Mitrofanis também iniciou uma colaboração com Catherine Hamilton, uma médica ocupacional aposentada da Tasmânia que tratou seu próprio joelho artrítico envolvendo-o com diodos emissores de luz (LEDs). Em um estudo de seis pacientes com Parkinson publicado no ano passado, Hamilton, Mitrofanis e outros relataram que usar um capacete rodeado com LEDs melhorou a expressão facial, o processamento auditivo, o envolvimento na conversa, a qualidade do sono e a motivação, embora não tenha tido muito efeito sobre sintomas motores. “Se perco uma sessão de um dia, ocorre uma mudança gradual em mim”, diz Alan Minson, um paciente de Parkinson que mora em Longford, Austrália, que começou a usar um capacete em julho de 2019. “Os sonhos ruins voltam, meu nível de tolerância desce bastante, e minha letargia aumenta”. Ann Liebert, da Universidade de Sydney, está planejando um estudo em 120 pacientes usando um capacete mais sofisticado. Em um trabalho semelhante, Bowers irá randomizar 24 pacientes para aplicação externa do infravermelho vermelho ou uma luz que a simule e observar os benefícios comportamentais e motores.
Bowers também procurará sinais de que, como alguns propuseram, a luz aumenta as mitocôndrias produtoras de energia das células cerebrais. Experimentos em tubos de ensaio mostraram que a luz pode acionar a enzima citocromo C oxidase, que está presente nas membranas mitocondriais, para acelerar a produção de energia celular, que por sua vez pode aumentar o fluxo sanguíneo e estimular as células a produzir várias proteínas neuroprotetoras e fatores de crescimento. “Mas não estou convencido de que um dispositivo transcraniano possa penetrar de forma profunda o suficiente para mostrar melhorias substanciais”, diz Bowers. Ela está mais esperançosa com os estudos de Benabid.

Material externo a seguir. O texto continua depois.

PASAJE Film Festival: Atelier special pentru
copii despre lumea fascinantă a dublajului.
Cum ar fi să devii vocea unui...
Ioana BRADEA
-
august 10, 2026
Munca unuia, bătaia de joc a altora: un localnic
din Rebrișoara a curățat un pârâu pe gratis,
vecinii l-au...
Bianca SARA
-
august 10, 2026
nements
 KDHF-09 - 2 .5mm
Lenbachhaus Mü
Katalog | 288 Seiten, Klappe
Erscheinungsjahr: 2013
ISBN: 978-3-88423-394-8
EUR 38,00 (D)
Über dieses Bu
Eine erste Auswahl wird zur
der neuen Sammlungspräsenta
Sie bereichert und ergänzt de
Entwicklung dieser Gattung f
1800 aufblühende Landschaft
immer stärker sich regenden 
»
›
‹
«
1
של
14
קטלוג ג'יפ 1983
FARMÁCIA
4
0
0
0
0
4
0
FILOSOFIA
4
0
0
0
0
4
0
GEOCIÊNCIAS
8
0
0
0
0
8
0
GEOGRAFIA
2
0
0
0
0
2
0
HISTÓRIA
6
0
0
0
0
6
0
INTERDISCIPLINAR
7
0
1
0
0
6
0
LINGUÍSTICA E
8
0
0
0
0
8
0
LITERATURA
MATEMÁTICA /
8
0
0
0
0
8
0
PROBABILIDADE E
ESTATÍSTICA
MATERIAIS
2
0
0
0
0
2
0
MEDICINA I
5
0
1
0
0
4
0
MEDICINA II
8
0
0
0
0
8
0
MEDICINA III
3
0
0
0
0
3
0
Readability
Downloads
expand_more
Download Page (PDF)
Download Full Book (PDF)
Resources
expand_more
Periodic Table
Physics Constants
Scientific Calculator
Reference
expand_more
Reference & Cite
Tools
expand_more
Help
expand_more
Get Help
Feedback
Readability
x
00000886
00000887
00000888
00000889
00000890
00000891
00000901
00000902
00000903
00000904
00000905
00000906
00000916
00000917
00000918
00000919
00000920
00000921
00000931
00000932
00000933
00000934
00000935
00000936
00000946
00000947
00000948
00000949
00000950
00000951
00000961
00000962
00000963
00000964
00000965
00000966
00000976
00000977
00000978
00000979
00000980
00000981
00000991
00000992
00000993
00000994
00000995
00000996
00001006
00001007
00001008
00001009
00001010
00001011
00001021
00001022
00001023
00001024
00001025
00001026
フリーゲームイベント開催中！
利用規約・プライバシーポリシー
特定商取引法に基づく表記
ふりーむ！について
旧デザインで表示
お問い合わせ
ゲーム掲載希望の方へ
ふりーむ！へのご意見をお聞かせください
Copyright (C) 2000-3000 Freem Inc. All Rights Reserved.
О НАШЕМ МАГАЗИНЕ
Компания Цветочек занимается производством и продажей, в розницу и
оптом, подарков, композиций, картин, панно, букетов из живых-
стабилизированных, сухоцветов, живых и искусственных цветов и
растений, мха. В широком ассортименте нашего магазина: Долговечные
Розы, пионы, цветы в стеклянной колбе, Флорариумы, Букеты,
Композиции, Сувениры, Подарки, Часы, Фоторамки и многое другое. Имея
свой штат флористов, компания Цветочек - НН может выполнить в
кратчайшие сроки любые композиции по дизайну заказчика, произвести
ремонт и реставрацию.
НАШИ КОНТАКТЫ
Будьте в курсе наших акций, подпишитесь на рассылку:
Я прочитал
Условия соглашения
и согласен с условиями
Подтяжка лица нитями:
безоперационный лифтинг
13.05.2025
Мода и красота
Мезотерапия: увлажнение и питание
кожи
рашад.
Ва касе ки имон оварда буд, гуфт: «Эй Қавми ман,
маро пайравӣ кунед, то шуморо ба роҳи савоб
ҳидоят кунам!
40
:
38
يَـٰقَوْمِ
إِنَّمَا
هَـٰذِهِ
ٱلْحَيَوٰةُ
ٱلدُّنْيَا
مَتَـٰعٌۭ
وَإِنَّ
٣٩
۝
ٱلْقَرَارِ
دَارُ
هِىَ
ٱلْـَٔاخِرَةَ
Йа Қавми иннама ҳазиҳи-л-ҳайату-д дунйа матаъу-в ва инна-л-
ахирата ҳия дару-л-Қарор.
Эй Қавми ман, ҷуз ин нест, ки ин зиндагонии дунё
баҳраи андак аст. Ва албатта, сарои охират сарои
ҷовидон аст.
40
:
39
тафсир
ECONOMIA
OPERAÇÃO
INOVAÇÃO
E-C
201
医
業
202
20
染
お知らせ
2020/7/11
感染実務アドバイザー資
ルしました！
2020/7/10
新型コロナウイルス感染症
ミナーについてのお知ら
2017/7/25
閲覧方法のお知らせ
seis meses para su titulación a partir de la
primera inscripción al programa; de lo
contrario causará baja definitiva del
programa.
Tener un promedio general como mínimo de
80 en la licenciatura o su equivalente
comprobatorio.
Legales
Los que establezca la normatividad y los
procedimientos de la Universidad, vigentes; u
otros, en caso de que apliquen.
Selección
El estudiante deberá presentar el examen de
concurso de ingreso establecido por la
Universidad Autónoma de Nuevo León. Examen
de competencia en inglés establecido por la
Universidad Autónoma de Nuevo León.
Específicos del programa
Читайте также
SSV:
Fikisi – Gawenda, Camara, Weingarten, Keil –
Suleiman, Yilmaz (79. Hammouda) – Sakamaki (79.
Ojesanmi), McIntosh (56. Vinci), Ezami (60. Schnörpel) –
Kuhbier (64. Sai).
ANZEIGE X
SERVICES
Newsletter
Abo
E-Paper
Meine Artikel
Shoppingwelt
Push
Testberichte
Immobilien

Esse estudo acompanhará 14 pacientes em estágio inicial de Parkinson por 4 anos, sete dos quais serão tratados periodicamente com pulsos de luz de 670 nanômetros transmitidos ao cérebro por meio de um cabo de diodo laser fino. Os outros sete pacientes não serão operados; um conselho de revisão ética deliberou contra submetê-los a cirurgia sem chance de benefício. O objetivo principal é provar que o implante é seguro, diz Benabid, mas os pesquisadores também vão avaliar a progressão da doença. “Tem que fazer uma grande diferença”, diz ele. “Não há razão [para fazer] uma cirurgia extensa para uma melhora leve”.
Os pesquisadores planejam usar métodos de imagem comuns para quantificar o número de células produtoras de dopamina nos pacientes. Mas um efeito protetor pode ser difícil de detectar. “O principal problema com todos os testes de neuroproteção na doença de Parkinson é que o diagnóstico parece ocorrer depois que mais de 50% das células produtoras de dopamina desaparecem”, diz Sulzer. A menos que a melhoria seja enorme, “o sinal pode ser muito pequeno para ser detectado”.
A equipe também buscará benefícios clínicos. Mas como os pesquisadores classificam os sintomas de Parkinson observando os pacientes realizando tarefas específicas, as avaliações são amplamente subjetivas e os sintomas variam com o tempo; todo mundo tem dias bons e dias ruins, diz Sulzer. Como o grupo de controle não será submetido à cirurgia, será especialmente difícil descartar os efeitos do placebo.
Mesmo assim, Sulzer está vendo os estudos como o de Benabid através do lado benéfico da dúvida. A ausência de um mecanismo claro não é motivo para descartar a terapia, diz ele. “Há muitas coisas que não entendemos”, diz Sulzer. “Eu sou cético e também acho que é uma área intrigante de pesquisa”.